Dealing with Dirty Water Strategically-

Yesterday morning I was sitting at home and took a look outside and saw the clears sky knowing that temps will be rising and thus fish activity. The thought of wasting a day is not really an option with decent weather, currently with cooler than usual temps compared to last year we are having a late spring and with the majority of our snow leaving in the last two weeks I have been hesitant to travel to see the streams (from future experiences of fishing in pure mud). But anyway I thought I would give a closer stream a chance and do a little recon on stream levels and find some new water.


(Keep in mind this is how I think)

Arriving at Spring Creek in Orchard, I was pleasantly surprised looking over the bridge to see the stream bed which means its “fishable”. Taking a quick assessment of the stream it was apparent that water levels earlier in the week were about 3-4 feet higher than now and currently has 1- 1 1/2 ft of water visibility with a decent brownish tint to it when deeper, which is to be expected.

Spring Creek 4/3

In this situation my tactic was very simple, first locate a fish and second determine feeding habits by using a very visible streamer but not over sized. A good fly choice would be size #12-8’s Bunny leechs, Woolly Buggers, or Sculpins Patterns, along with keeping them one shade darker than the stream tint allowing the fly to be tracked. By fishing one pool and moving a fish or two and were not aggressively taking streamers, it was easy to tell that fish have not moved in to typical feeding lanes and are still in there high water refuge spots which would be Deep/Slow moving pools, Eddies and Back water. This little trick will save you a lot of valuable time on the water.
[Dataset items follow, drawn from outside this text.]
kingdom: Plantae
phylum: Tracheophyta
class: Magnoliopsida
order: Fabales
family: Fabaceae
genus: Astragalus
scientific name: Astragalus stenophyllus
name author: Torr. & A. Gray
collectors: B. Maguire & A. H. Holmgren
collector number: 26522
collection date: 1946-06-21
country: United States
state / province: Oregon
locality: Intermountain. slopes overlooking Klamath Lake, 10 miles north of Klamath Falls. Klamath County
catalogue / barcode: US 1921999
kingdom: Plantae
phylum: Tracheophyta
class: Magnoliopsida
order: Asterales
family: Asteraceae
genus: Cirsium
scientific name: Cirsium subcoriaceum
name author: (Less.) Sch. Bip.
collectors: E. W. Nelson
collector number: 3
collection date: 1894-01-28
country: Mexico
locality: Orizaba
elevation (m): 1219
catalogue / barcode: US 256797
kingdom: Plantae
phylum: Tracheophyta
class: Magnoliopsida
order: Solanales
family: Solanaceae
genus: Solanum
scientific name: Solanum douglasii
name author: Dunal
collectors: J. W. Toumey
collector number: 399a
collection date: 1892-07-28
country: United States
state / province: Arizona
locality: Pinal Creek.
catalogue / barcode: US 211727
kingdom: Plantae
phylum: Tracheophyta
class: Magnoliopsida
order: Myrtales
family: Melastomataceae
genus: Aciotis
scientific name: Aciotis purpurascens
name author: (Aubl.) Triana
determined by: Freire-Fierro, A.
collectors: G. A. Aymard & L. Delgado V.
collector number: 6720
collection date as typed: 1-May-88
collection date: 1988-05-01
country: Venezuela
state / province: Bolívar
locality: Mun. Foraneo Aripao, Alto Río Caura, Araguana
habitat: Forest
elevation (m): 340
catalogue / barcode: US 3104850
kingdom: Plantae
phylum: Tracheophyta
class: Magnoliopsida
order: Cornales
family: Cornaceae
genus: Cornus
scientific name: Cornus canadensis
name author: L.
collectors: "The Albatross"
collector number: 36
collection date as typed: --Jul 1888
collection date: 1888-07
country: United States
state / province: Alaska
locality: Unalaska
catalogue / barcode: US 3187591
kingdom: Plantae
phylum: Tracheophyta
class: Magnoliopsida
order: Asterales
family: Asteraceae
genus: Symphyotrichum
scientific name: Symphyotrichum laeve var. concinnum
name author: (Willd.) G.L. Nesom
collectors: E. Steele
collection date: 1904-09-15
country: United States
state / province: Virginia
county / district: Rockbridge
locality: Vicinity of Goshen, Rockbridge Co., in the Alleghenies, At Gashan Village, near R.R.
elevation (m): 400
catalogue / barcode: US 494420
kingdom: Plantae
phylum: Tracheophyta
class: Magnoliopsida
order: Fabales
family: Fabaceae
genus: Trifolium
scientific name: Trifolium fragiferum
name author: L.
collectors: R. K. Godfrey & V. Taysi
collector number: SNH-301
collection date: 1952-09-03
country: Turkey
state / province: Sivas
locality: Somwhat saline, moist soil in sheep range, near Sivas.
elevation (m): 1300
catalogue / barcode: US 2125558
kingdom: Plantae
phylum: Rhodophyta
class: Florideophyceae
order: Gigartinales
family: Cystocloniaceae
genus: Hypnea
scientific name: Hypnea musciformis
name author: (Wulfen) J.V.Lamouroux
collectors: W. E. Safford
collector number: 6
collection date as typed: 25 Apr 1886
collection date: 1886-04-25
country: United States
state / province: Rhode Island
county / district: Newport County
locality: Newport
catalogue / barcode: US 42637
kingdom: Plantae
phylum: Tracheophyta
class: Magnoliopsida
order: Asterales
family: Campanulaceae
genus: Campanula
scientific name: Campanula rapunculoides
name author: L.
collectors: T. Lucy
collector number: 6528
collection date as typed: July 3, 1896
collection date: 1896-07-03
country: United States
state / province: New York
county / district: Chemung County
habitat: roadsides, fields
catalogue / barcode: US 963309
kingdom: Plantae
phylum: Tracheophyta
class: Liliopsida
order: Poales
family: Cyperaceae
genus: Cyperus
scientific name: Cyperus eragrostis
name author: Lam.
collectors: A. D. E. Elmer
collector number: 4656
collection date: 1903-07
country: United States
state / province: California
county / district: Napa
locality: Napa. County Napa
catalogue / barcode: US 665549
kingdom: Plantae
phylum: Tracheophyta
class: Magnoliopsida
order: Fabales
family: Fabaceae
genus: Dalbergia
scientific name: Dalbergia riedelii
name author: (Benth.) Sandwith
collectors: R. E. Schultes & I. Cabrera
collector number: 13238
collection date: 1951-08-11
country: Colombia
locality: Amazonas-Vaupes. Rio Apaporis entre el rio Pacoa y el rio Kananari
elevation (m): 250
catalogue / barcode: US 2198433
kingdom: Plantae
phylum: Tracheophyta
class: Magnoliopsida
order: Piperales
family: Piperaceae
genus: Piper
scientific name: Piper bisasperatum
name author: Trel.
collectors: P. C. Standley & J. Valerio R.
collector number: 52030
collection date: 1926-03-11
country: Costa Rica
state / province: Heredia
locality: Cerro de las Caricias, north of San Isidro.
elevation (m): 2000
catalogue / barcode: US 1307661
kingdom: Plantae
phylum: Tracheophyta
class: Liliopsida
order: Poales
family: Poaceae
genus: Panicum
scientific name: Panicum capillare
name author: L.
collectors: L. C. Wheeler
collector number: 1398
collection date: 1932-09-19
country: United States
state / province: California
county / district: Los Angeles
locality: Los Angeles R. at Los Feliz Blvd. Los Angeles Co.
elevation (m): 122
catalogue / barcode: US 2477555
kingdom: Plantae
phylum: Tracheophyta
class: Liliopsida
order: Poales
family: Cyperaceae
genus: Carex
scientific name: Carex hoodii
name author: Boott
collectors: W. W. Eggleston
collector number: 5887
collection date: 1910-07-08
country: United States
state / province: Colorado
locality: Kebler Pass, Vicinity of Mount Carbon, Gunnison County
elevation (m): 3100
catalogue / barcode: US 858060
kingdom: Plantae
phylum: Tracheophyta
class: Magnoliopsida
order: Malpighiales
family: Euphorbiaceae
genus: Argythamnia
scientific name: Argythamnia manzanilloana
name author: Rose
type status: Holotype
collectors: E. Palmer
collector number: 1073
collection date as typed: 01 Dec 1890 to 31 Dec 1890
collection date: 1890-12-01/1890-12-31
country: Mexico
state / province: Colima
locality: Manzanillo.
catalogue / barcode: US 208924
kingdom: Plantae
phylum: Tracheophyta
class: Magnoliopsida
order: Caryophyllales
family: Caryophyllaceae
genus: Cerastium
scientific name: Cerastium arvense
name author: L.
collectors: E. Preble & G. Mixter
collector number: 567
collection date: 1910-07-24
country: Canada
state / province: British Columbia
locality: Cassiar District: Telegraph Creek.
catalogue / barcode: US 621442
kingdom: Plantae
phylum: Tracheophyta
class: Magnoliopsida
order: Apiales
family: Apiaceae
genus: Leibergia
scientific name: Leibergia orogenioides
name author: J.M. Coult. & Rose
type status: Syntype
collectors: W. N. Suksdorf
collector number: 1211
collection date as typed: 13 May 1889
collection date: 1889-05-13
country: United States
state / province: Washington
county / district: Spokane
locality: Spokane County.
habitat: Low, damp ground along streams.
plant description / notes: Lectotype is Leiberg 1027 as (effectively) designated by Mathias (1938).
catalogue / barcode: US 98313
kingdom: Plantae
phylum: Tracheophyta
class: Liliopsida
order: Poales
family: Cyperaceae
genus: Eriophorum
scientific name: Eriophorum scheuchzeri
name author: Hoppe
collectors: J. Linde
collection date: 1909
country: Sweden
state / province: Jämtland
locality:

I quickly switched over to a nymph rig with the same idea in mind, a very visible fly, one shade darker than the tint of the water (black). A beadhead (added flash) or even a hot beadhead in colors pink or orange (these offer an added trigger reaction to eggs dropped by spawners) is a must have for spring time fishing. Also I bumped up one fly size to a #14 just to keep the fly visible and typically this is the only time of year you would need to ( in Iowa a #14 nymph in most spring creeks is fairly large and will put big fish down during clearer water situations).

Collage for blog

This rig with or without a split shot depending on pool depth, an indicator, and keeping the fly just off the bottom not bouncing, was very productive in those slack water spots and deeper pools. At the end of the day I was able to catch the Driftless Slam and a dozen fish in a couple hours of fishing. Also little added twitch to the fly here or there when the fly would stall out was another key factor in the days success. So go to your local stream in the dirty water season and try some of these steps to figure it out in a faster manner!